Excerpt to read —
Grammar at the Lower Language Learning Levels

Grammar lesson, Priština by tm-tm, on Flickr
Creative Commons Attribution-Share Alike 2.0 Generic License  by  tm-tm 

#langchat participants vote on when and how grammar instruction should be incorporated into world language curriculum.

Grammar is a necessary part of language teaching and learning. During #langchat last Thursday, many participants shared that they realize the importance of teaching grammar in order to help students feel more confident and have better communication. On the other hand, it was obvious that #langchat teachers focus more on incorporating grammar into the overall lessons, rather than drill this skill with students.

Breaking Out of Grammar Isolation

@SraSpanglish admitted to perpetrating the practice of teaching grammer in isolation.  “I confess I use isolated, decontextualized practice on whiteboards to build confidence too. I know isolated=bad, but [it] seems to help.” Other teachers agreed that they have often resorted to using grammar charts, and specific grammar exercises in order to teach this fundamental skill. @msfrenchteach said, ‘Sometimes I want to drag out the workbooks and have students do ‘reinforcement’ exercises, but they tend to be rather mindless. No challenge.”

Not only do rote grammar exercises often have little challenge for students, they foster a dependency that can limit real communication. @SECottrell said, “The in-order verb chart is a huge mistake. Creates speakers who can’t get to ellos without going through the first 4.”

Still, teachers like @SraSpanglish advocated for using grammar exercises to build proficiency. She said, “I would think some repetition in isolation would build the [grammar] reflex.” @Profesora517 responded, “Repetition in isolation may build, but higher order thinking is much more engaging.” 

Too Much Grammar

In the lower levels of new language acquisition, many teachers felt that grammar should be secondary to communication. @yeager85 encouraged teachers to, “Forget picky grammar topics in low levels. Eventually when students are more attuned to language, they’ll learn these on their own.”@WLteachmeh offered an alternative to specific grammar instruction: “It’s frustrating to teach grammar explicitly because lower level students usually don’t understand. [I] prefer to teach to proficiency goals.”@tmsaue1 agreed by saying, “If teachers understand ACTFL proficiency guidelines they realize they’re teaching TOO much grammar.”

Records —

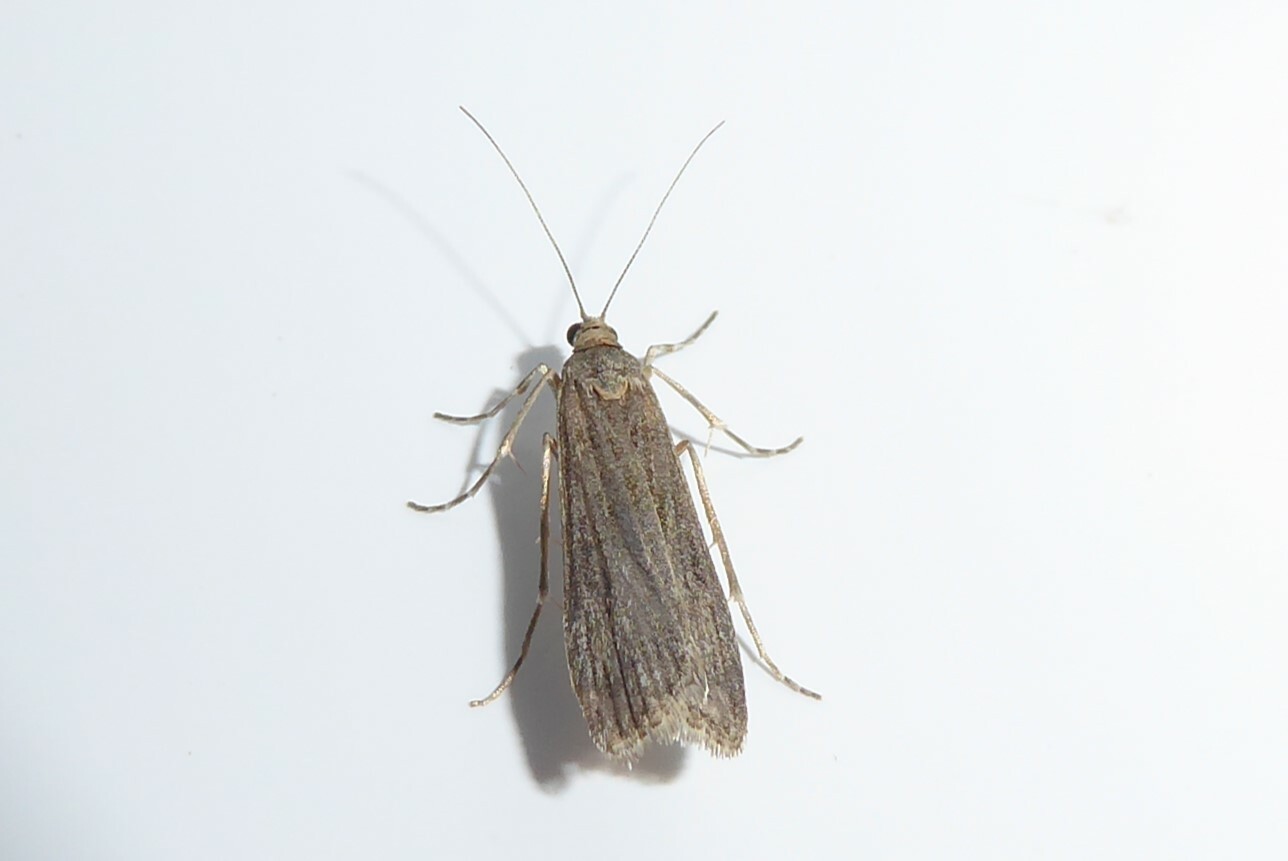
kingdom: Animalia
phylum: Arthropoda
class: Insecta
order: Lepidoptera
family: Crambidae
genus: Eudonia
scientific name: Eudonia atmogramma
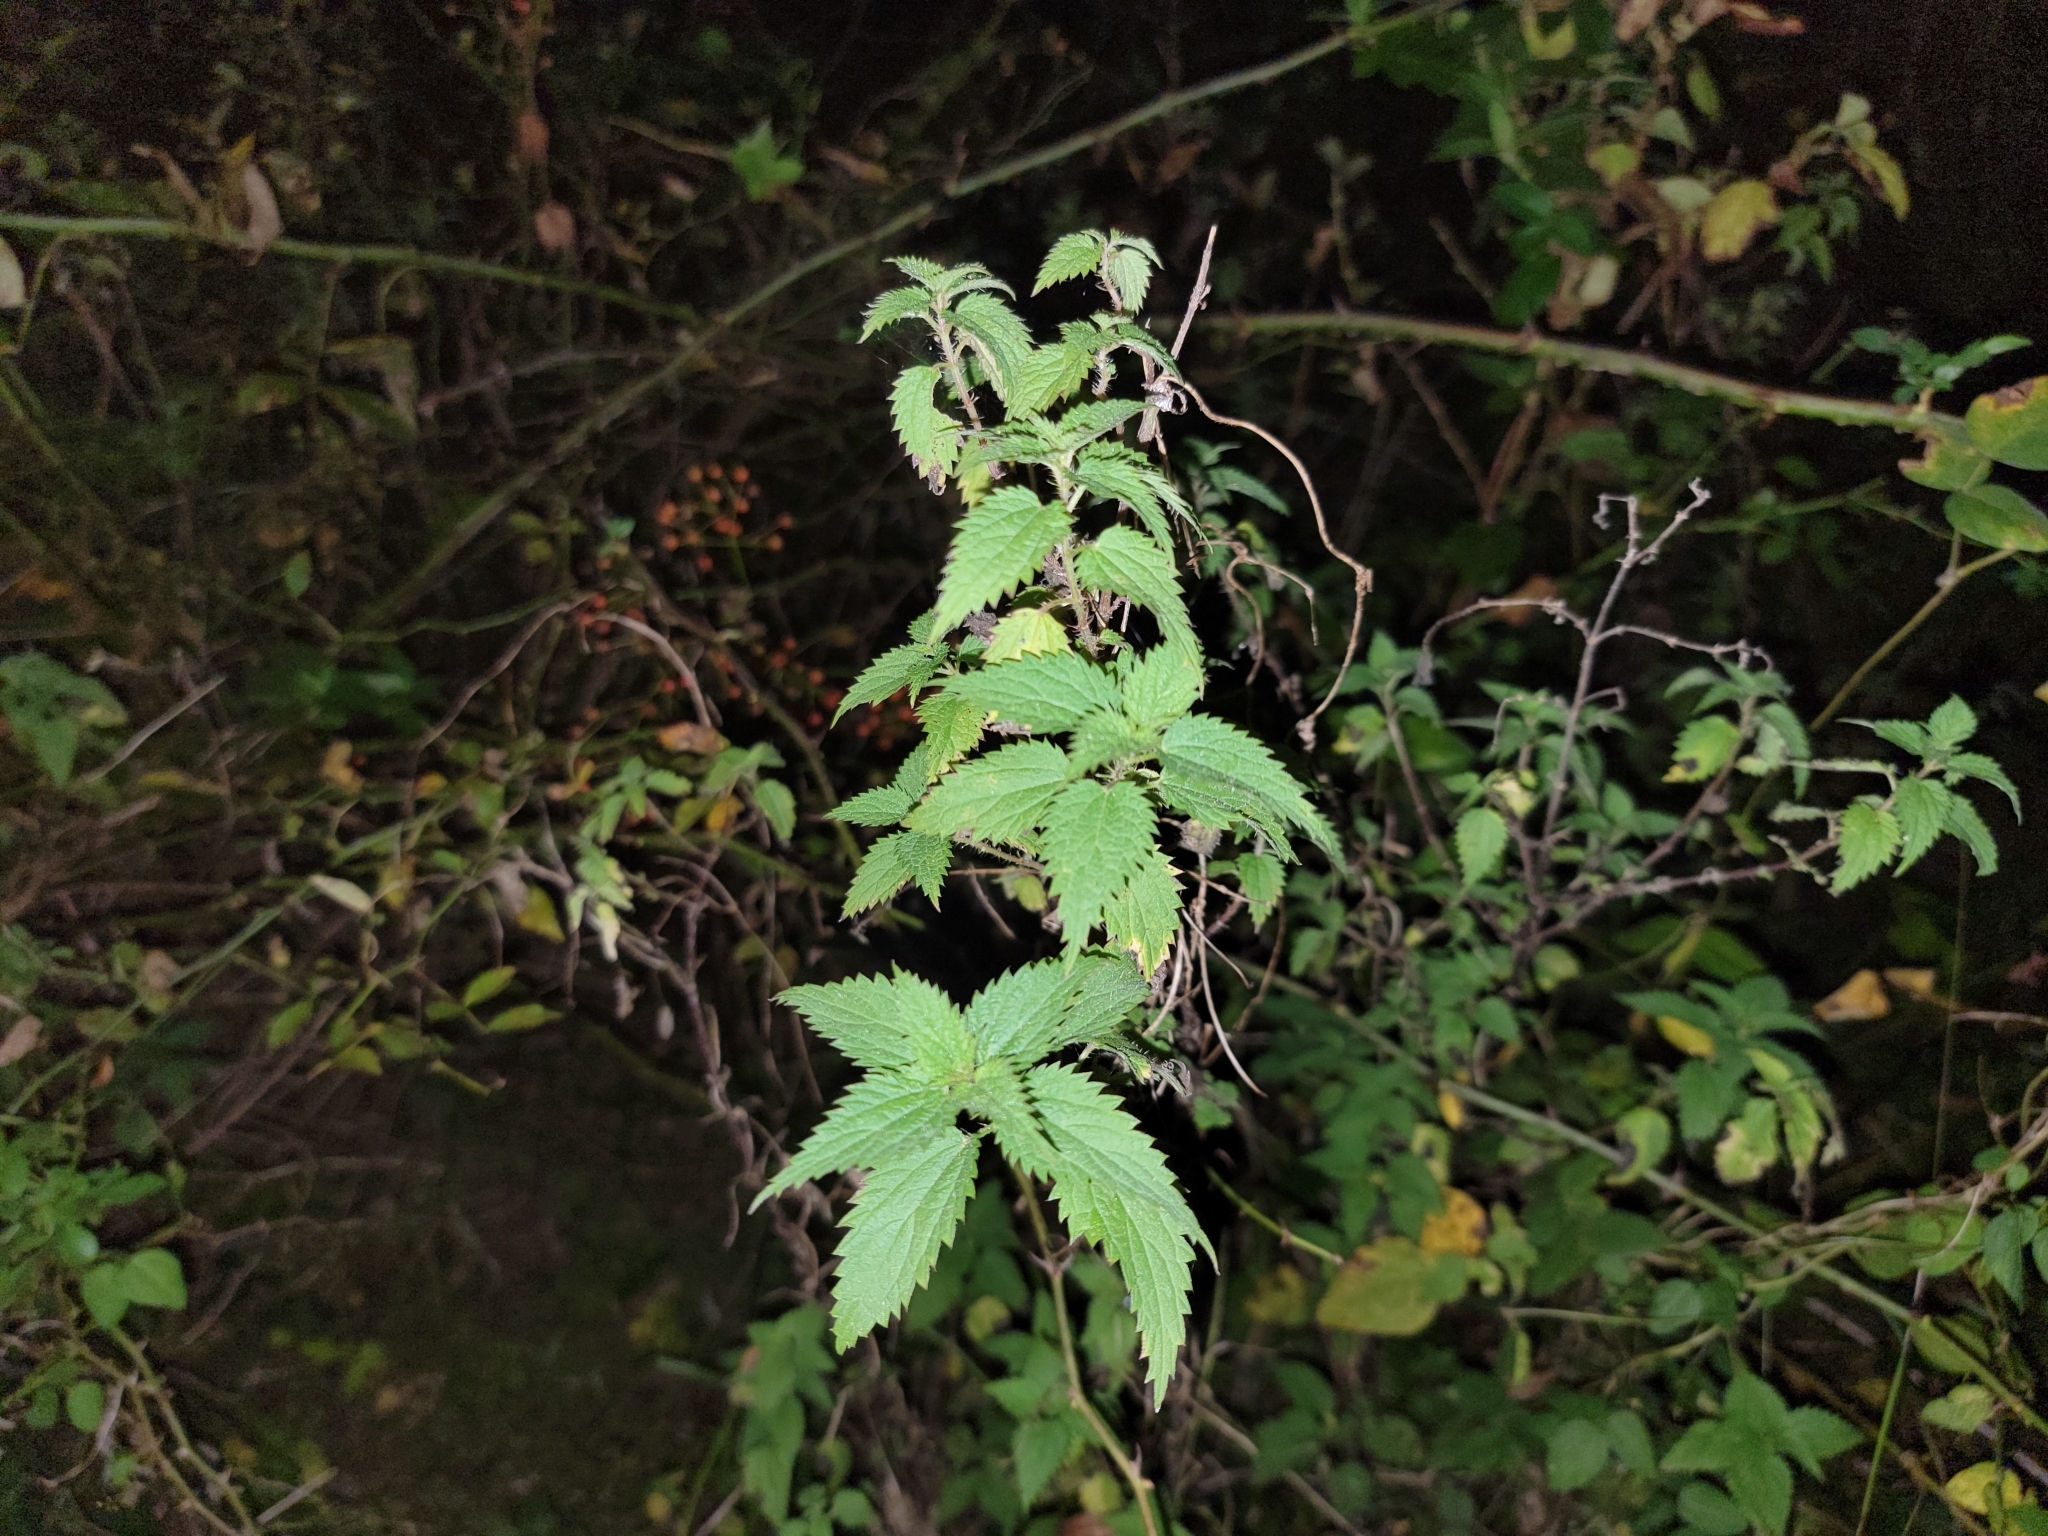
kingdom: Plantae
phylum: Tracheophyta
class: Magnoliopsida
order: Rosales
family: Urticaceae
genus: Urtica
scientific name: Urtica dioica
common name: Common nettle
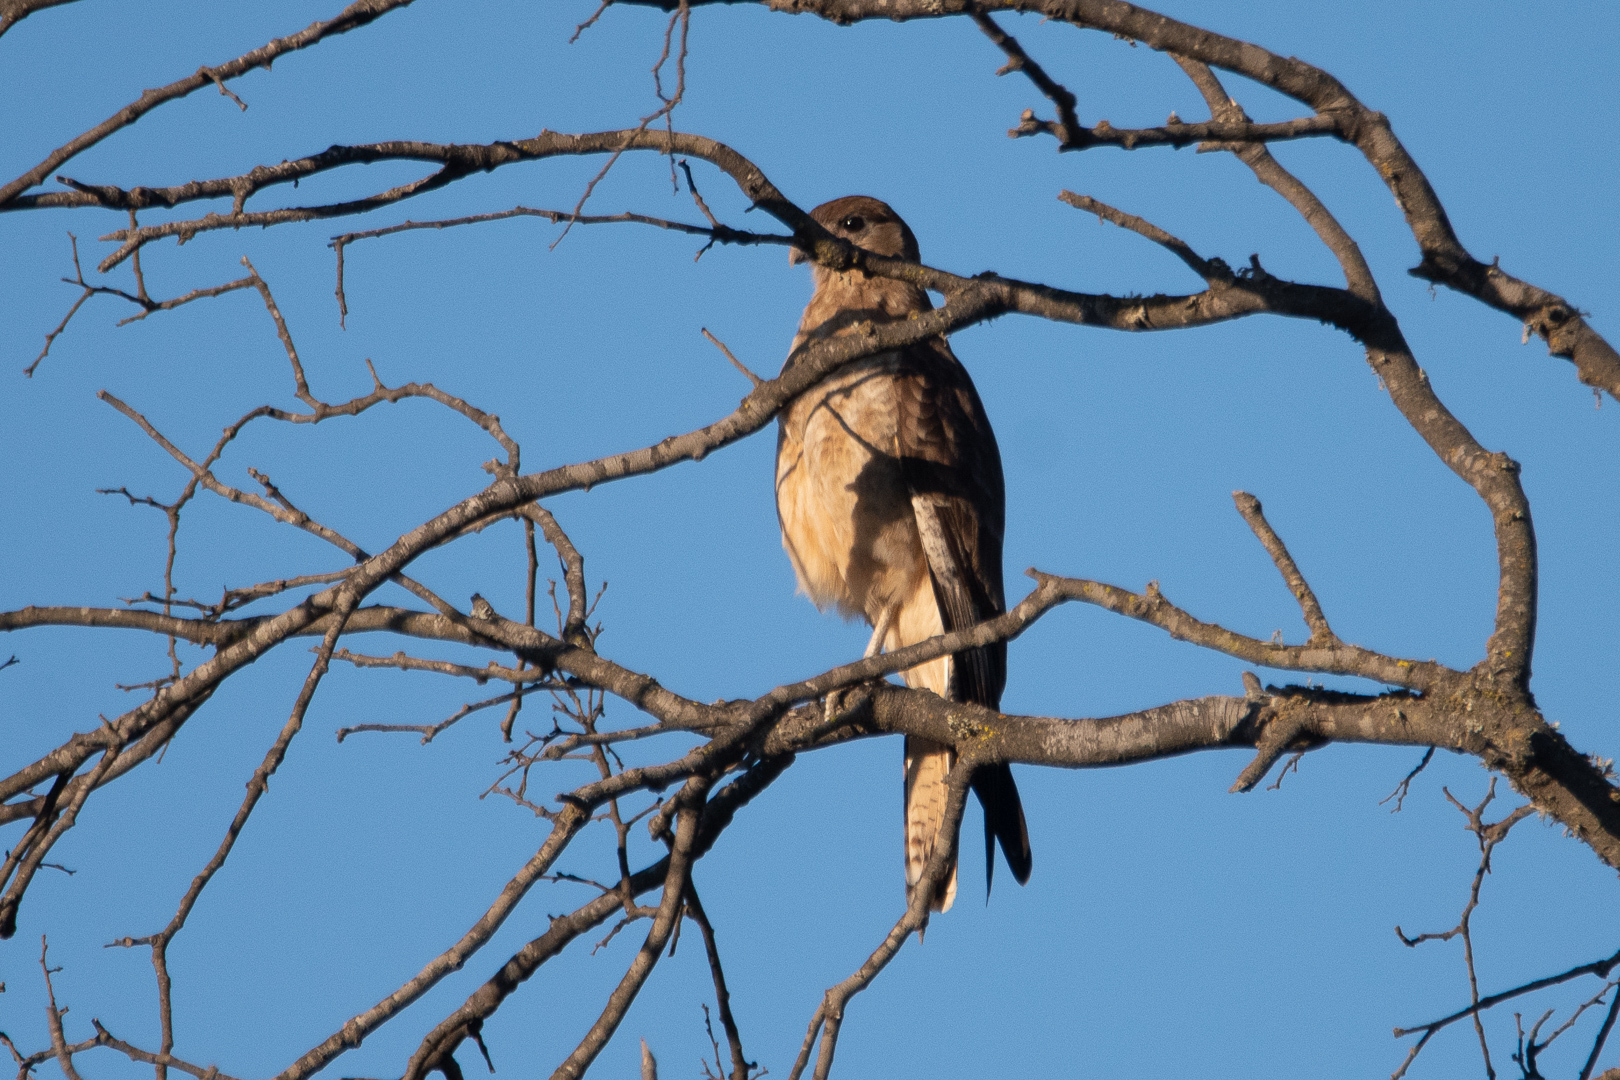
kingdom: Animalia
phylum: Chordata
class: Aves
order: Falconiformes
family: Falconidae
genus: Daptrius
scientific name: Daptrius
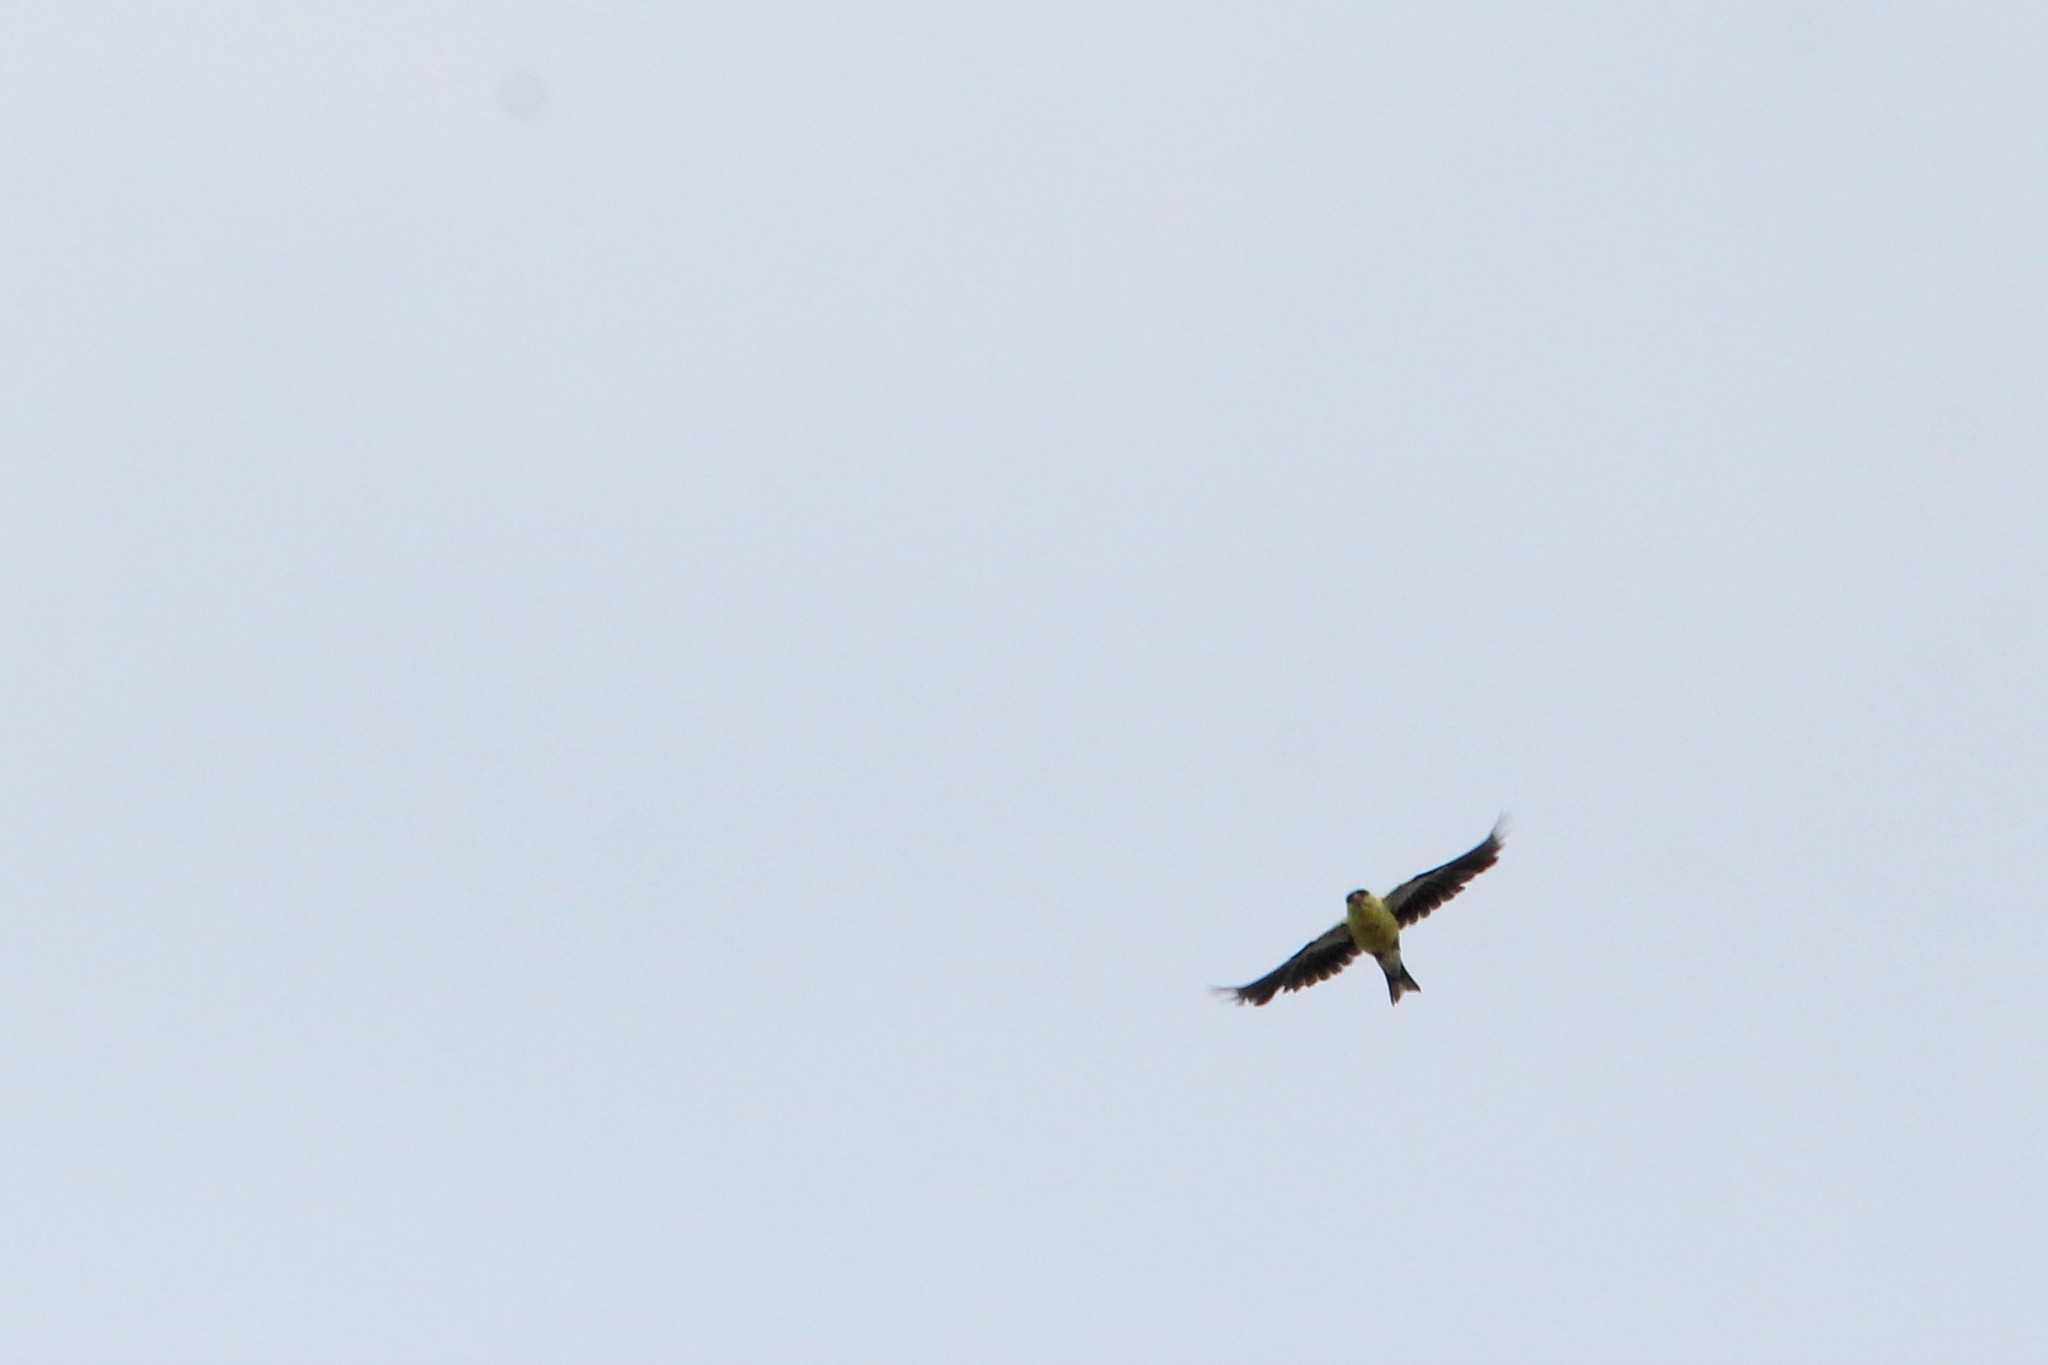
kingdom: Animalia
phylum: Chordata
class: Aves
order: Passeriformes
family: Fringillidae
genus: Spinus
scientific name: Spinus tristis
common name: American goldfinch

Study questions —
A. Say whether each statement agrees with the excerpt on teaching grammar. Answer yes or no, and quote the words from the excerpt that decide it.
(i) @SraSpanglish uses isolated practice on whiteboards to build confidence.
(ii) @msfrenchteach finds workbook reinforcement exercises challenging for students.
(iii) @yeager85 urged teachers to focus on picky grammar topics in low levels.
B. Pick up the excerpt on teaching grammar at the lower levels from its last sentence, and keep writing it.

Expected responses —
A.
(i) Yes: "I confess I use isolated, decontextualized practice on whiteboards to build confidence too."
(ii) No: "they tend to be rather mindless. No challenge."
(iii) No: "Forget picky grammar topics in low levels."

B.
Some teachers found that even using advanced grammar concepts in their classes made students shut down and stop learning. To combat this, teachers like @@SECottrell and @jas347 avoid even mentioning that students are learning grammar. “Terms like preterite, subjunctive and superlative tell students nothing,” @SECottrell said. @tmsaue1 shared her teaching rule to avoid grammar-related learning blocks: “No past tense necessary for novice learners.”

Other thoughts on explicit grammar instruction:

  • @TPRSprofe said, “I teach no explicit grammar until later level 3. Grammar speak is limited. Even in Level 4 and AP I focus on meaning via context.”
  • @profesorM said, “I think in AP class, the students may be more attuned to language, therefore better at grammar.”
  • @Sra_Hildinger said, “We do the verb charts. They write “1” next to 3rd persona singular, and “2+” next to 3rd person plural. Always.”
  • @placido said, “Let’s stop saying “English teachers don’t teach grammar anymore so it is our job.” Caca de toro.”
  • @SraSpanglish said, “@SECottrell, I gotta disagree on pronoun and preterite. Pronouns go back to elementary and how do you separate 2 past tenses w/o names?”
  • @SraHass said, “It can be hard [to avoid focusing on grammar vocabulary] if your department isn’t all on the same page – Mr. X that teaches almost solely grammar in the next level?”
  • @tmsaue1 said, “when a teacher asks me: “I need resources to teach subjunctive” I always know that students aren’t learning to communicate.”
  • @SraSpanglish said, “I still remember a time when I thought kids had to know all the verb tenses in a text to interpret it.”
  • @jas347 said, “Focusing on grammar causes over self-monitoring and can limit speaking…but it can be important to achieve communication.”
  • @placido said, “Realizing that language is acquired without direct grammar instruction is a big shift in thinking.”
  • @Quito1970 said, “My 4th graders have a low tolerance for isolated grammar lessons.  I reinforce through games and indiscreetly.”

Keeping Grammar in Context

Overwhelmingly, #langchat teachers said that teaching grammar in context with other skills made for more engaging classes and better retention. @placido explained this concept succinctly: “We must use language accurately (yes, we conjugate verbs!), but not in drills and charts! We use language to carry meaning.” @SenorG said, “As a baby/lower level English speaker, nobody corrected my grammar. They were happy to hear me speaking on time.”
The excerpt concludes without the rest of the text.